:: PROVIDED ENTRIES ::
^^^^^^^^^^^^^^^^

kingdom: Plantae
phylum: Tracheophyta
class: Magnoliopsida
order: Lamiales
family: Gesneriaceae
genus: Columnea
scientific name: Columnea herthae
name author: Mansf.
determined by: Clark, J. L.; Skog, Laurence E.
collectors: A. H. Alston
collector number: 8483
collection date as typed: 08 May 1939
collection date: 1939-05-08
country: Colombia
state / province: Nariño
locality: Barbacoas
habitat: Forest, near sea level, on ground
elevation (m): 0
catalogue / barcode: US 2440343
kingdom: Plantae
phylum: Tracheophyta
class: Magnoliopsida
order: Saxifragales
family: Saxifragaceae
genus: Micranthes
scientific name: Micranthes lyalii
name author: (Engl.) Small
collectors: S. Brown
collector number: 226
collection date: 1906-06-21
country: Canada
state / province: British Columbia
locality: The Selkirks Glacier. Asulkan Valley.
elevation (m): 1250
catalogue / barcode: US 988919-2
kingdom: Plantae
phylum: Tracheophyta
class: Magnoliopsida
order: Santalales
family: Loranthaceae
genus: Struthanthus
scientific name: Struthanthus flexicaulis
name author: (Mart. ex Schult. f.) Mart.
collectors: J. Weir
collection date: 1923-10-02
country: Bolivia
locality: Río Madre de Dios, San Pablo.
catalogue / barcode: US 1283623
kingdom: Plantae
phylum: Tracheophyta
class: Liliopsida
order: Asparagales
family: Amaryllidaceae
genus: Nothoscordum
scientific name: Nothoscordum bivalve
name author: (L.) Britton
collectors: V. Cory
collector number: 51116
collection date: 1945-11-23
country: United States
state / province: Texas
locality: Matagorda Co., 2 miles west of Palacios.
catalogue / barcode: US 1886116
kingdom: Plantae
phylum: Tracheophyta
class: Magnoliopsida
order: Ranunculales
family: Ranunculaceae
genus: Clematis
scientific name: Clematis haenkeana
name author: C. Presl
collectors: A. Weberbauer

^^^^^^^^^^^^^^^^

:: EXERCISE ::
Copy the material above word for word, beginning with its first line and going on through the line that contains "country: Bolivia".

:: WRITTEN ANSWER ::
kingdom: Plantae
phylum: Tracheophyta
class: Magnoliopsida
order: Lamiales
family: Gesneriaceae
genus: Columnea
scientific name: Columnea herthae
name author: Mansf.
determined by: Clark, J. L.; Skog, Laurence E.
collectors: A. H. Alston
collector number: 8483
collection date as typed: 08 May 1939
collection date: 1939-05-08
country: Colombia
state / province: Nariño
locality: Barbacoas
habitat: Forest, near sea level, on ground
elevation (m): 0
catalogue / barcode: US 2440343
kingdom: Plantae
phylum: Tracheophyta
class: Magnoliopsida
order: Saxifragales
family: Saxifragaceae
genus: Micranthes
scientific name: Micranthes lyalii
name author: (Engl.) Small
collectors: S. Brown
collector number: 226
collection date: 1906-06-21
country: Canada
state / province: British Columbia
locality: The Selkirks Glacier. Asulkan Valley.
elevation (m): 1250
catalogue / barcode: US 988919-2
kingdom: Plantae
phylum: Tracheophyta
class: Magnoliopsida
order: Santalales
family: Loranthaceae
genus: Struthanthus
scientific name: Struthanthus flexicaulis
name author: (Mart. ex Schult. f.) Mart.
collectors: J. Weir
collection date: 1923-10-02
country: Bolivia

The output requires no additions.